I am designing a new algorithm which needs to partially run EM algorithm. I am using MATLAB's (R2015b) fitgmdist for this.

I observe a difference between the solutions obtained by (1) running a large number of iterations at once and (2) running the same number of iterations one by one. Note that both versions use same starting point, number of replicates is left to 1 (default), the RegularizationValue is left to default (0).

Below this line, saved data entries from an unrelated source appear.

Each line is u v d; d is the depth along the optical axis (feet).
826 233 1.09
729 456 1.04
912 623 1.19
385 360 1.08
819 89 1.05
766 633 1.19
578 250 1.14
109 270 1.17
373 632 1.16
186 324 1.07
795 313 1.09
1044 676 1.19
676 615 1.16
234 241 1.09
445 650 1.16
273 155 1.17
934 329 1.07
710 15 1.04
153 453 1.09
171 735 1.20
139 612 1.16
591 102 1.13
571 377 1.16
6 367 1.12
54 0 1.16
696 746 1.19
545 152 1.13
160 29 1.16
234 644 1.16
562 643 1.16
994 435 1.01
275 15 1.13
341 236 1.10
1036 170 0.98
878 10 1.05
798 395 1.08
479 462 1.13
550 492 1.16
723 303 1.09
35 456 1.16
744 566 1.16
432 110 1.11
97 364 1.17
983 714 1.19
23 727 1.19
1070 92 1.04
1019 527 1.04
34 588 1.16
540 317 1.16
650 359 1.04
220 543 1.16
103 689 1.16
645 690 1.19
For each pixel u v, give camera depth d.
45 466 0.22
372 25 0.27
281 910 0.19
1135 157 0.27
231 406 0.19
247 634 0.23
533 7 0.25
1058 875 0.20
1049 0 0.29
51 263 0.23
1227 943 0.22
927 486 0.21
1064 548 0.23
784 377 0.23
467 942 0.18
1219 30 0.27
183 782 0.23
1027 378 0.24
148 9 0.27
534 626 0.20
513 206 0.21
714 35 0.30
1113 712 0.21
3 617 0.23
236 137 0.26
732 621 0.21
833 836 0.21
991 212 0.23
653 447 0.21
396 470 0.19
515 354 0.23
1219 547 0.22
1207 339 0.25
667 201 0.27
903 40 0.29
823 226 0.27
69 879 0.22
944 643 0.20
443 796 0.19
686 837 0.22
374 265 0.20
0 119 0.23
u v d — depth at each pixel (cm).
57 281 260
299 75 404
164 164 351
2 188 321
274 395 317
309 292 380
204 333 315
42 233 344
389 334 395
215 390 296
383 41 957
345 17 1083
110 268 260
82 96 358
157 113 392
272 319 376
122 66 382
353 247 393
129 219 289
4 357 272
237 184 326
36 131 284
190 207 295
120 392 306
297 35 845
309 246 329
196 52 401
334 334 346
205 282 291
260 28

So where does the difference come from?

Here is the code that demonstrates the issue:

mu1 = [1 1];
Sigma1 = [2 0; 0 0.5];
mu2 = [1 -1];
Sigma2 = [1 0;0 1];
rng(20); % For reproducibility
X = [mvnrnd(mu1,Sigma1,1000);mvnrnd(mu2,Sigma2,1000)];

start = [];
start.mu = [X(randi(size(X,1)),:); X(randi(size(X,1)),:)];
start.Sigma = [];
start.Sigma = cat(3, start.Sigma, Sigma1+rand(1));
start.Sigma = cat(3, start.Sigma, Sigma2+rand(1));

% run 100 iterations
GMModel = fitgmdist(X,2,'Options',statset('MaxIter',100),'Start',start);

% now run 100 iterations one by one
for i=1:100
    GMModel2 = fitgmdist(X,2,'Options',statset('MaxIter',1),'Start',start);
    % set the start to result after 1 iteration
    start.mu = GMModel2.mu;
    start.Sigma = GMModel2.Sigma;
    start.ComponentProportion = GMModel2.ComponentProportion;
end


GMModel

% GMModel = 
% 
% Gaussian mixture distribution with 2 components in 2 dimensions
% Component 1:
% Mixing proportion: 0.470964
% Mean:       0.9345       0.9932
% 
% Component 2:
% Mixing proportion: 0.529036
% Mean:       1.0809      -0.8807



GMModel2

% GMModel2 = 
% 
% Gaussian mixture distribution with 2 components in 2 dimensions
% Component 1:
% Mixing proportion: 0.481425
% Mean:      0.93994      0.98135
% 
% Component 2:
% Mixing proportion: 0.518575
% Mean:       1.0788     -0.90749

EDIT: One thing that I did not check before was the number of iterations used for GMModel (when MaxIter set to 100). It stopped after 74 iterations.

GMModel.NumIterations
%ans =
%    74

The negative log likelihood at iteration 74 for one iteration at a time is same as that of 100 MaxIter. At iteration 75 it drops by ~0.006. So another question arises, why did the MaxIter 100 version stop at iteration 74 when the log-likelihood drops more than the tolerance which is 1e-6?

Solution

The stopping is likely related to the convergence check in MATLAB/R201Xy/toolbox/stats/stats/@gmdistribution/private/gmcluster.m about halfway through in gmcluster_learn:

%check if it converges
llDiff = ll-ll_old;
if llDiff >= 0 && llDiff < options.TolFun *abs(ll)                                                                                                                    
    optimInfo.Converged=true;
    break;
end
ll_old = ll;

where ll is set via [ll,post] = estep(log_lh);, but near the top of the function it sets

ll_old = -inf;

so when you run all at once, llDiff shrinks over the iterations but when you run one by one, it remains large and the convergence check always fails.